Yuka, Open Food Facts, Y'a quoi dedans… Les applications qui déchiffrent nos denrées alimentaires bousculent nos habitudes de consommation. Mais peut-on s’y fier les yeux fermés ? Décryptage avec quatre professionnels du milieu.
Faire ses courses avec un smartphone pour naviguer à travers les étiquettes alimentaires est devenu courant, tant la méfiance face aux scandales sanitaires a pris le dessus. De la vache folle aux œufs contaminés, les consommateurs se montrent vigilants, d'autant plus face à un manque de transparence des industriels de l’agroalimentaire. En effet, déchiffrer des additifs comme E230 ou E441 est une tâche ardue pour le consommateur lambda.

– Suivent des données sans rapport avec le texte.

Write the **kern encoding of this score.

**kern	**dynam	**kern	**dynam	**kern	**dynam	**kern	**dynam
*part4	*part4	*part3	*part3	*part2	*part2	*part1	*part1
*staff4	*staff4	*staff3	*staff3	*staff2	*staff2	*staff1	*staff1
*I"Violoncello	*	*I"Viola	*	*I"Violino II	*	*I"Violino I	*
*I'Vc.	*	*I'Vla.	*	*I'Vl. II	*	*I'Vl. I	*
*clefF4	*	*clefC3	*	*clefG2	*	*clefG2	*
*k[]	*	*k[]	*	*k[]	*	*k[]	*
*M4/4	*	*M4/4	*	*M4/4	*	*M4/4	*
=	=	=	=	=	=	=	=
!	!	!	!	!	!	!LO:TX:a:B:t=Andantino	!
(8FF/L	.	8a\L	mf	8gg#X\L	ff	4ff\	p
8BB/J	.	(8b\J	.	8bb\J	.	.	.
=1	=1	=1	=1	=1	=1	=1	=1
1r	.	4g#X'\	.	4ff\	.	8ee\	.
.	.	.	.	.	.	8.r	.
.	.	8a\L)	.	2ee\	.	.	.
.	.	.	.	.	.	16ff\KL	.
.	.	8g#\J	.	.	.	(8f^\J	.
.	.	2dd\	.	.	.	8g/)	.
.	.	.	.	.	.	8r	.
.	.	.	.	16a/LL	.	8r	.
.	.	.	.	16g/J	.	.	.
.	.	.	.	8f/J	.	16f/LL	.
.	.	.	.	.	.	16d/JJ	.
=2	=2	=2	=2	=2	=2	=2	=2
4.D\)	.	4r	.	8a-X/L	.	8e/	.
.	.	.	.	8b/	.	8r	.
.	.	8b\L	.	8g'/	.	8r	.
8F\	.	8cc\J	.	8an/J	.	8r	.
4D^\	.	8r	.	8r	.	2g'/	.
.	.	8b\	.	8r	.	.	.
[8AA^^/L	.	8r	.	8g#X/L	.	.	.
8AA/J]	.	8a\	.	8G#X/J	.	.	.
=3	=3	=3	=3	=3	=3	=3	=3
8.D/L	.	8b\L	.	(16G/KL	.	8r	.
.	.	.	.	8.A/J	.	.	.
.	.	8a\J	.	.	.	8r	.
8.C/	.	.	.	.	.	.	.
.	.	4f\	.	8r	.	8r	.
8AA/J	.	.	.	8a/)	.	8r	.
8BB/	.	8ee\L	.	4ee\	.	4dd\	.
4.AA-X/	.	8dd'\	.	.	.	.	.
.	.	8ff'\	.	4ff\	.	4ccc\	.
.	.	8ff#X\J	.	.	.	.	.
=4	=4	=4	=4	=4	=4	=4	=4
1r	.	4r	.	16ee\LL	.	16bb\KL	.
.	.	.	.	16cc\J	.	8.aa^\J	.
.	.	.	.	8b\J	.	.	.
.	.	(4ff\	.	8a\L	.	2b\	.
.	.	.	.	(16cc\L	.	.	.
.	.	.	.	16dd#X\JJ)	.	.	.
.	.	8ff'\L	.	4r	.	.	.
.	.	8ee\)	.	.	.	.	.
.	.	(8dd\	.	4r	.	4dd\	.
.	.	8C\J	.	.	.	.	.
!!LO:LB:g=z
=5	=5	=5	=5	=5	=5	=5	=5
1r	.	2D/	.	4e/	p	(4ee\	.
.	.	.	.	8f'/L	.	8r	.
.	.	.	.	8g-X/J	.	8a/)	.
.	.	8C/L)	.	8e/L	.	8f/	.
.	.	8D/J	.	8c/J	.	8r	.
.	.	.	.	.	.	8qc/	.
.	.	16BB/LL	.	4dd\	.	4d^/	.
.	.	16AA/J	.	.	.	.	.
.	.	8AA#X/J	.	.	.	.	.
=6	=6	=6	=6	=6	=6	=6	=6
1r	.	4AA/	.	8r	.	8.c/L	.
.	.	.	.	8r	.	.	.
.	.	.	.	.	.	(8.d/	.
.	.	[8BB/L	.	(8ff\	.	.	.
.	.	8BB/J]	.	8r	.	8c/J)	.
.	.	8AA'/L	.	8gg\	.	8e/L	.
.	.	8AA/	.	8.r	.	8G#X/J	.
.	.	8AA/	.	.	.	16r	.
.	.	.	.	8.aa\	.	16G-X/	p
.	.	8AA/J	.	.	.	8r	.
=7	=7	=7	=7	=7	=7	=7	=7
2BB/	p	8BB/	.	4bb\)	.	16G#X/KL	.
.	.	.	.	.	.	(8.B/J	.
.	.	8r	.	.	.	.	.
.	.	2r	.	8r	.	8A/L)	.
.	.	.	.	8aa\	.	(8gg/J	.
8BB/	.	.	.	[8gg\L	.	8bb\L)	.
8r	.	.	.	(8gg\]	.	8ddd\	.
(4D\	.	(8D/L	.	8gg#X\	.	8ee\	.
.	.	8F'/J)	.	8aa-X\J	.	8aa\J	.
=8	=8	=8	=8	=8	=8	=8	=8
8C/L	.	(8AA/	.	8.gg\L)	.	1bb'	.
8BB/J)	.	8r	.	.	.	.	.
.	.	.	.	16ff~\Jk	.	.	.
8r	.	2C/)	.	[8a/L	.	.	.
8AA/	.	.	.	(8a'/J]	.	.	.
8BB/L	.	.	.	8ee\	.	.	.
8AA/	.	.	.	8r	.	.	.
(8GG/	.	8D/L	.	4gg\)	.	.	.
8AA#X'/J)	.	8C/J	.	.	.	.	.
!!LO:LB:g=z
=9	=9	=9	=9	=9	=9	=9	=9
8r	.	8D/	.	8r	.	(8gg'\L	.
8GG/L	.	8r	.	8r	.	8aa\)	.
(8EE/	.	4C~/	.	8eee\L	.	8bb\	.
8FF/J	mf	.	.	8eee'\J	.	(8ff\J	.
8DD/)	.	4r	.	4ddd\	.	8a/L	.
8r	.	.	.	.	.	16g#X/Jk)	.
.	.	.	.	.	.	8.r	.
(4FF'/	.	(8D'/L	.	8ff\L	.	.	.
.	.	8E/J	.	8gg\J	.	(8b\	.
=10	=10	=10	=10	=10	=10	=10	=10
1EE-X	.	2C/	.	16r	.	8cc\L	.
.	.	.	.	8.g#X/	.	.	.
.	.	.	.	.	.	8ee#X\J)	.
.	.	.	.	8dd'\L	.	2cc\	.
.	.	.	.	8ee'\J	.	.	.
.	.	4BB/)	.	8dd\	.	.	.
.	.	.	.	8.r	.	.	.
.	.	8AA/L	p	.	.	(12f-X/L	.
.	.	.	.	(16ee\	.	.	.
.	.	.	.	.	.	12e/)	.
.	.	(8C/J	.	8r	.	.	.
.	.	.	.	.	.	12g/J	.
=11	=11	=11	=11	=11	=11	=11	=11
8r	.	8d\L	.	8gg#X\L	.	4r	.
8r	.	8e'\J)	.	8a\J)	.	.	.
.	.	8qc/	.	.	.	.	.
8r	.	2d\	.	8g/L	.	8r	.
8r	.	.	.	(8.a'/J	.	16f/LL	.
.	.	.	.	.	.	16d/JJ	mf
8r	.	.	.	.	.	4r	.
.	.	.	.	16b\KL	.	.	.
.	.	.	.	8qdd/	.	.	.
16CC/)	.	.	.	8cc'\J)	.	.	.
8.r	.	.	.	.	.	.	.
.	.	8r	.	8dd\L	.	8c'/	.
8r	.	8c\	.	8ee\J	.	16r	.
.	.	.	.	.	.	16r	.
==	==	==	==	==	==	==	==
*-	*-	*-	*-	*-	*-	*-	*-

Récemment, les téléchargements d'applications comme Yuka et Open Food Facts ont explosé. Yuka, lancée en 2016, compte 7 millions d’utilisateurs, tandis qu'Open Food Facts atteint presque 1 million. En septembre, Système U a à son tour lancé Y'à quoi dedans ?. Toutefois, un problème demeure : les avis divergent entre ces applications. Certaines interdisent des additifs dangereux, tandis que d'autres les autorisent, engendrant une confusion chez le consommateur.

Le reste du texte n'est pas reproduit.